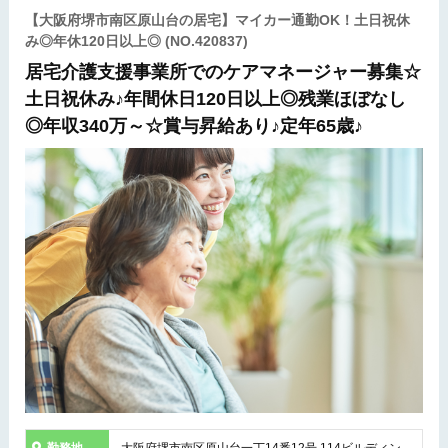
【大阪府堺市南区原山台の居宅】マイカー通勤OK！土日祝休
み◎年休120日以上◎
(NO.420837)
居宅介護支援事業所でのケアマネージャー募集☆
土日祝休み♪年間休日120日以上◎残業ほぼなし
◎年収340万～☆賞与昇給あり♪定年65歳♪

---

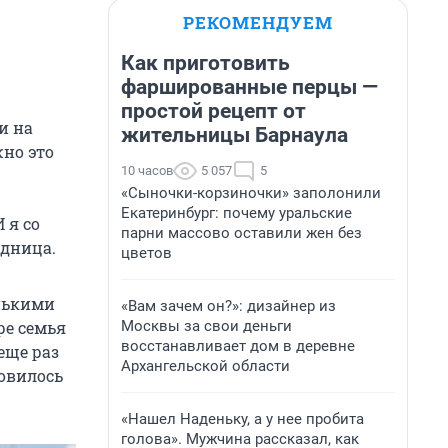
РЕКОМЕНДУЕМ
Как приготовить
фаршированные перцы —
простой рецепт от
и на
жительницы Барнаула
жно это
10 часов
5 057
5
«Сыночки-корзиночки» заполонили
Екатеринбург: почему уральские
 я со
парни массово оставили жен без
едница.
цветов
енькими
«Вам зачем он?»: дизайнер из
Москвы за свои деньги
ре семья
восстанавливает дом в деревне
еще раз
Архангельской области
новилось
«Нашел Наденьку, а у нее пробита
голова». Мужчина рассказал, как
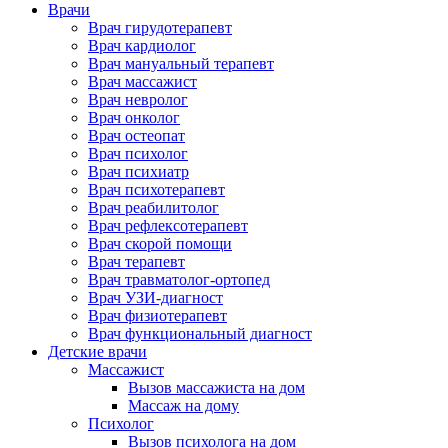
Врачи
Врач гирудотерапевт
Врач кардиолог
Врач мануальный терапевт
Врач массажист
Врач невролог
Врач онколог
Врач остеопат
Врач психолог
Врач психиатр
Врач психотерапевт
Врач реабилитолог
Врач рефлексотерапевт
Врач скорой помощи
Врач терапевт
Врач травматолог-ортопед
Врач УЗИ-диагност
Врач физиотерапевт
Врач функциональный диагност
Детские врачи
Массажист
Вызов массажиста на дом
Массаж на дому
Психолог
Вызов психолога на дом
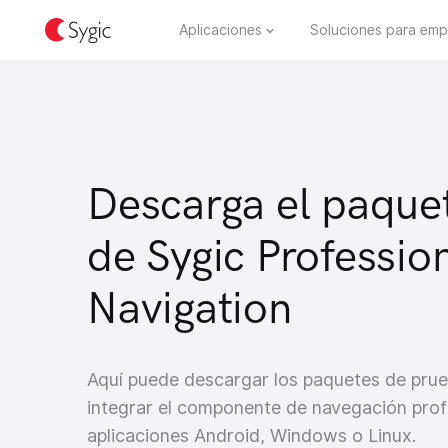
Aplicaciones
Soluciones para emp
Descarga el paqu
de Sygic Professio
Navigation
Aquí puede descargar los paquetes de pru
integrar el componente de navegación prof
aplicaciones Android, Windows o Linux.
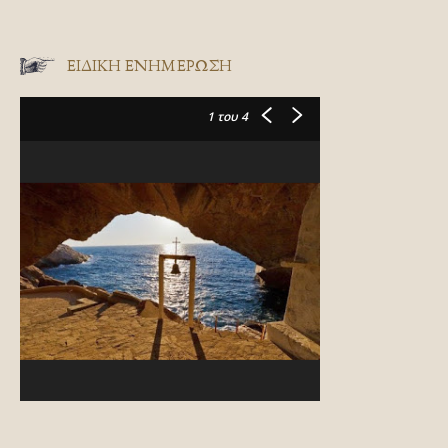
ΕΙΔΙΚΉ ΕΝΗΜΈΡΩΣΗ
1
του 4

YOUR INSTRUCTIONS: Each line in the material above that mentions the word "Вызов" must be copied.

RESULT FOR THIS TASK:
Вызов массажиста на дом
Вызов психолога на дом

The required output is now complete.